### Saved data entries
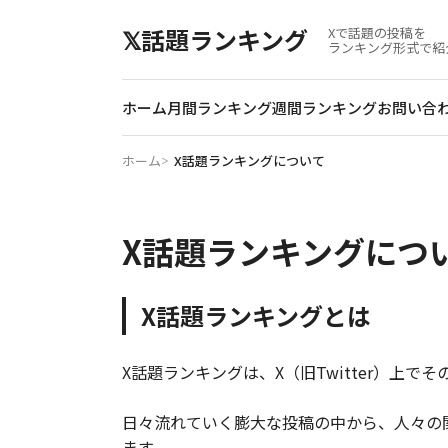
𝕏話題ランキング
Xで話題の投稿を
ランキング形式で紹
ホーム
月間
ランキング
週間
ランキング
お問い合
ホーム
X話題ランキングについて
X話題ランキングにつ
X話題ランキングとは
X話題ランキングは、X（旧Twitter）
日々流れていく膨大な投稿の中から、人々の
ます。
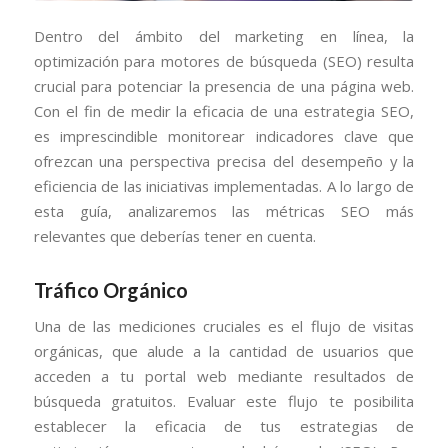
Dentro del ámbito del marketing en línea, la
optimización para motores de búsqueda (SEO) resulta
crucial para potenciar la presencia de una página web.
Con el fin de medir la eficacia de una estrategia SEO,
es imprescindible monitorear indicadores clave que
ofrezcan una perspectiva precisa del desempeño y la
eficiencia de las iniciativas implementadas. A lo largo de
esta guía, analizaremos las métricas SEO más
relevantes que deberías tener en cuenta.
Tráfico Orgánico
Una de las mediciones cruciales es el flujo de visitas
orgánicas, que alude a la cantidad de usuarios que
acceden a tu portal web mediante resultados de
búsqueda gratuitos. Evaluar este flujo te posibilita
establecer la eficacia de tus estrategias de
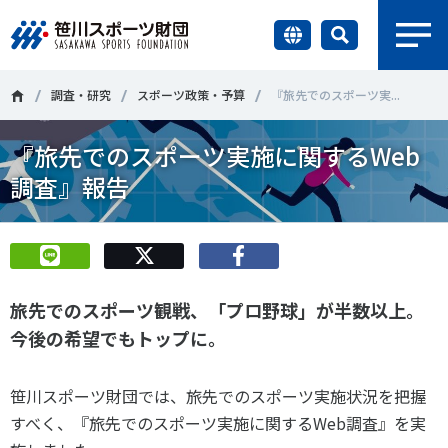
earch
財団情報
調査・研究
スポーツ政策・予算
『旅先でのスポーツ実...
『旅先でのスポーツ実施に関するWeb
研究員紹介
＃誰が子どものスポーツをささえるのか
＃部活動
調査』報告
調査・研究
＃アクティブなまちづくり
＃日本人の身体活動と健康寿命
社会づくり
＃障害者スポーツ
＃スポーツ基本計画
＃競技人口
旅先でのスポーツ観戦、「プロ野球」が半数以上。
＃高齢者スポーツ
＃差別とダイバーシティ
国際情報
今後の希望でもトップに。
知る学ぶ
調査・研究
笹川スポーツ財団では、旅先でのスポーツ実施状況を把握
すべく、『旅先でのスポーツ実施に関するWeb調査』を実
ニュース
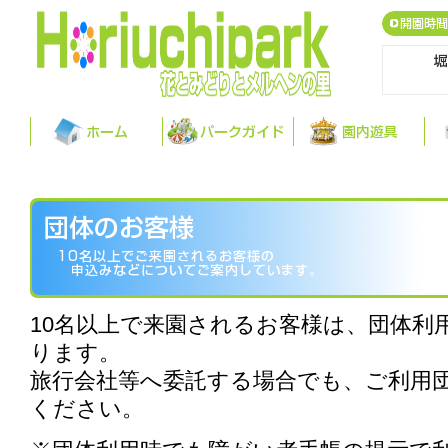
10名以上で来園されるお客様は、団体利
ります。
旅行会社等へ委託する場合でも、ご利用
ください。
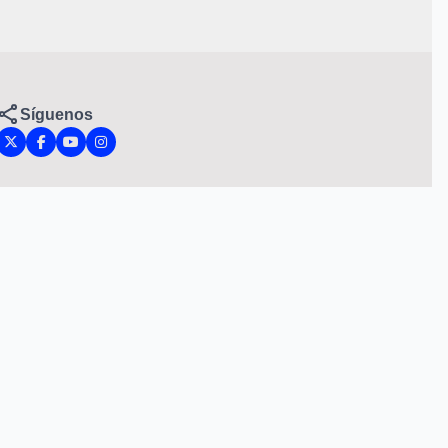
Síguenos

### TASK PROMPT
Using the records above, copy all lines that include the word "eficacia".

### TASK ANSWER
Con el fin de medir la eficacia de una estrategia SEO,
establecer la eficacia de tus estrategias de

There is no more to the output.